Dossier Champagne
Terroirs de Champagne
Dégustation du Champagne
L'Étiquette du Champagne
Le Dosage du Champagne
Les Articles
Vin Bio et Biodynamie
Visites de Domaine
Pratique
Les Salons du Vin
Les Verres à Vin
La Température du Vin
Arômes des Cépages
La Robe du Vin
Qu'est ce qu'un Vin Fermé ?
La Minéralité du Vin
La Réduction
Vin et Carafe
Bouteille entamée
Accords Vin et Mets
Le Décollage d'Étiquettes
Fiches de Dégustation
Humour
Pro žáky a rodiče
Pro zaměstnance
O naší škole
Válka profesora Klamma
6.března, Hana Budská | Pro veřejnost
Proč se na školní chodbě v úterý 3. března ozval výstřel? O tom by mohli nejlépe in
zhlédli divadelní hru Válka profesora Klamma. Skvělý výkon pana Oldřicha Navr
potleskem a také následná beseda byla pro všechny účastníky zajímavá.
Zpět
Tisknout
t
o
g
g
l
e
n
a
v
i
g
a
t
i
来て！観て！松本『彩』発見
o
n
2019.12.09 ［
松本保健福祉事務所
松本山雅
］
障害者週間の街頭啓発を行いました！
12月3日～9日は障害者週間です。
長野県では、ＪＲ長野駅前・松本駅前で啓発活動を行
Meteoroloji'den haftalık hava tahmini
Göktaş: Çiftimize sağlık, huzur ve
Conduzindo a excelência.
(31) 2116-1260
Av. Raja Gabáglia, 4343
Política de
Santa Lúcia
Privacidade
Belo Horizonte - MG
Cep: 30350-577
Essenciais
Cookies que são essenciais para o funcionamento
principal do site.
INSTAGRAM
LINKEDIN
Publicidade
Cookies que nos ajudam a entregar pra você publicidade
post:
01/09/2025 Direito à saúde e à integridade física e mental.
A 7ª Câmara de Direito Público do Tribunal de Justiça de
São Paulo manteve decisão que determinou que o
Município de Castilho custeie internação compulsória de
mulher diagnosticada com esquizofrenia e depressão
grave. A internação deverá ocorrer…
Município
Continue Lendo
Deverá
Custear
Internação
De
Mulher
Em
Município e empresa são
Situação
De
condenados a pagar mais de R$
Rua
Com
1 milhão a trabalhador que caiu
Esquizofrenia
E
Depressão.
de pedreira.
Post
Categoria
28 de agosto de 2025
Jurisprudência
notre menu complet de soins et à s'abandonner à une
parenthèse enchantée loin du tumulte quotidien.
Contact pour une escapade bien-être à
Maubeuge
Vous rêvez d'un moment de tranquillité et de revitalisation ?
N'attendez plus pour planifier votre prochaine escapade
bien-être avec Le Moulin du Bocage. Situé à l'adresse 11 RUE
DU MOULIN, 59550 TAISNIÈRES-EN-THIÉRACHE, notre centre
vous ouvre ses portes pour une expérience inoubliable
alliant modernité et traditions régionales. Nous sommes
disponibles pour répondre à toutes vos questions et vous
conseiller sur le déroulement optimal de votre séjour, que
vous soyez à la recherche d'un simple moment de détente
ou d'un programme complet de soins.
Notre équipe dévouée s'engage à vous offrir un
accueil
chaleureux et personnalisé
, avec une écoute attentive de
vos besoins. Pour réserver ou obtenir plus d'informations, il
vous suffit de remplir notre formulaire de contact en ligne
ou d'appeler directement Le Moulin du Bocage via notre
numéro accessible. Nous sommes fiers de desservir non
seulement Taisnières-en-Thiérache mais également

--

What needs to be done: Where a line of the material holds the word "Nous", copy that line.

Finished exercise:
alliant modernité et traditions régionales. Nous sommes
numéro accessible. Nous sommes fiers de desservir non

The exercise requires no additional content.